Matthew Granade, who oversees an internal venture capital fund at Point72, former hedge-fund manager Steve Cohen's $11 billion family office, says the differences in thinking between most venture capitalists and an investor like his boss are often apparent.

"VCs think a lot about what I would call sort of intangible things, like team, and product-market click, and it's a little bit like, you call it when you see it," he said. "Steve is a public-markets investor, so when you bring it to him, he says, 'How much revenue are they doing, how fast is it growing, what's the valuation, what's the revenue multiple.' Then he'll sort of say, 'OK, then take me out a couple of years; what's the gross margin going to be, what's the EBITDA going to be?' He thinks of them already as more grown up companies."

Palihapitiya said that one key for him in any investment, and certainly in his internal hedge fund, is creating a "logical model" for the future of a company.

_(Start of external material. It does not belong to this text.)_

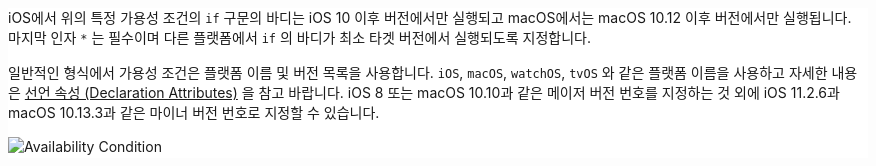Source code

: iOS에서 위의 특정 가용성 조건의 `if` 구문의 바디는 iOS 10 이후 버전에서만 실행되고 macOS에서는 macOS 10.12 이후 버전에서만 실행됩니다. 마지막 인자 `*` 는 필수이며 다른 플랫폼에서 `if` 의 바디가 최소 타겟 버전에서 실행되도록 지정합니다.

일반적인 형식에서 가용성 조건은 플랫폼 이름 및 버전 목록을 사용합니다. `iOS`, `macOS`, `watchOS`, `tvOS` 와 같은 플랫폼 이름을 사용하고 자세한 내용은 [선언 속성 (Declaration Attributes)](https://docs.swift.org/swift-book/ReferenceManual/Attributes.html#ID348) 을 참고 바랍니다. iOS 8 또는 macOS 10.10과 같은 메이저 버전 번호를 지정하는 것 외에 iOS 11.2.6과 macOS 10.13.3과 같은 마이너 버전 번호로 지정할 수 있습니다.

![Availability Condition](/Users/a156618/Desktop/Boram/Google/Documents/Boram_Docs/Swift/05_availabilityCondition.png)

Although the fund is mostly oriented toward value, or long-term, ownership of stocks, he added that there are two short, or bearish, positions in the basket right now betting on companies whose models "aren't as enduring and will not stand the test of time." He declined to name them.

Correction: An earlier version misstated the origins of the Social Capital Public Equity Partners fund. Palihapitiya was interviewed at the Sohn San Francisco investment conference on Oct. 5. An earlier version misstated the day.